Born in 1998 in Bharatpur district, Jatav married police constable Kaptan Singh at 18 in Alwar district’s Kathumar town. That year was also her first foray into politics when the village panchayat seat Singh’s father held was reserved for women. Jatav held a graduate degree in arts, and was a fresh young face. She won the election by 4,000 votes. “It was a big deal for me, coming from a small family of farmers,” she said.
Jatav had joined the Congress shortly before the election, and the muck of mainstream politics didn’t leave her untouched. Alarmed by her rise, a rival leader dug a deep pit outside her house and registered a complaint against Singh with the Rajasthan Police. “They started troubling her family,” said Congress leader Bhupendra Gurjar.
In 2022, Congress leader Rahul Gandhi’s Bharat Jodo Yatra passed through Rajasthan, giving Jatav an opportunity to sink deeper roots in the party organisation. She helped prepare for the yatra in Alwar; she also participated in Congress leader Priyanka Gandhi Vadra’s Ladki Hun Lad Sakti Hun campaign, holding meetings and rallies and bringing many young girls into the party fold.
During the yatra, Sanjana met Priyanka Gandhi, who was impressed with her work. She told Bhanwar Jitendra Singh, a former Congress MP from Alwar, to groom Jatav, said a senior Congress leader. She got the ticket for the 2023 assembly elections but lost.
“Woh mushkil daur tha (it was a difficult period). I was jolted. An election is a big thing for an ordinary person. It was very difficult to get out of it for 2-3 months. My father’s absence rankled,” she said.
Fighting another election was not on the cards at the point. “We didn’t even have enough money,” her husband Singh said.
But politics was slowly creeping back into her life.When the Congress was deciding candidates for the Bharatpur Lok Sabha seat, local leaders thought Jatav could be a fresh face and a strong candidate against the BJP, which had also dropped its incumbent.
When she started campaigning, Jatav realised she had a chance. “The public wanted a change from the high-handed attitude of the previous winners,” she said.
Bharatpur was a prestige seat for the BJP because it is the home district of chief minister Bhajan Lal Sharma, and the National Democratic Alliance held seven of the eight assembly segments that make up the constituency. “We knew that our USP was rootedness so we went to every village, every home even as our opponents were confident that the PM’s name would make him win.
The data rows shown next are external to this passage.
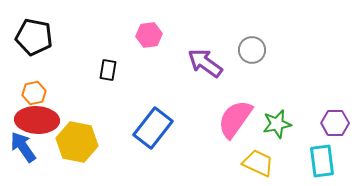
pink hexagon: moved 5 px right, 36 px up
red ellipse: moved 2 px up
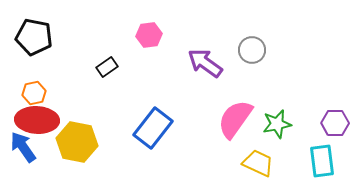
black rectangle: moved 1 px left, 3 px up; rotated 45 degrees clockwise
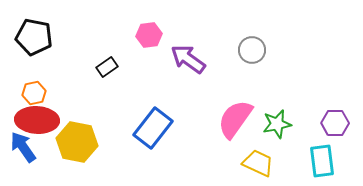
purple arrow: moved 17 px left, 4 px up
Everywhere people told us they didn’t have employment or amenities such as water.”
Throughout the campaign, they did three things – keep the focus on local amenities and lack of opportunities in Bharatpur to not allow the BJP to make the election national, talk about the Constitution and the perceived threat to protections for marginalised groups, and the Congress as a genuine alternative in a state where the chief minister is facing some internal dissension. “We are poor people but people themselves arranged vehicles for us. People were distressed and they made their voices heard,” she said.
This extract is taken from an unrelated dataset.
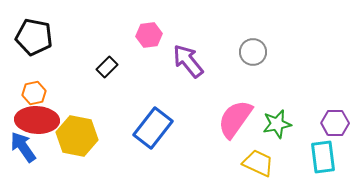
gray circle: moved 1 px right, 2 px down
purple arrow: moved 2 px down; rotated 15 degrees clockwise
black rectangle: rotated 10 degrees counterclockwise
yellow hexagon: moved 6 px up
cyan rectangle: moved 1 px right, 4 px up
Life has come full circle for the family since June 4. Yet, Jatav finds herself balancing her old persona of a rural woman with her new identity as one of India’s 543 parliamentarians. “These few days in Delhi are only an intermission. I wake up at 4am everyday to feed the buffaloes, finish household chores, then cook for the children and get them ready, before tending to the fields,” she said.
As she spoke, her four-year-old sauntered in from another room, hungry. Quickly coddling him, Jatav turned to her husband. “We are ordinary people. Our friends are ordinary. Our relatives are ordinary. We didn’t have a single important person in our phone books,” she said. “But, you know, such ordinary people are 90% of the country.” Jatav nodded in agreement: “That’s why we won.”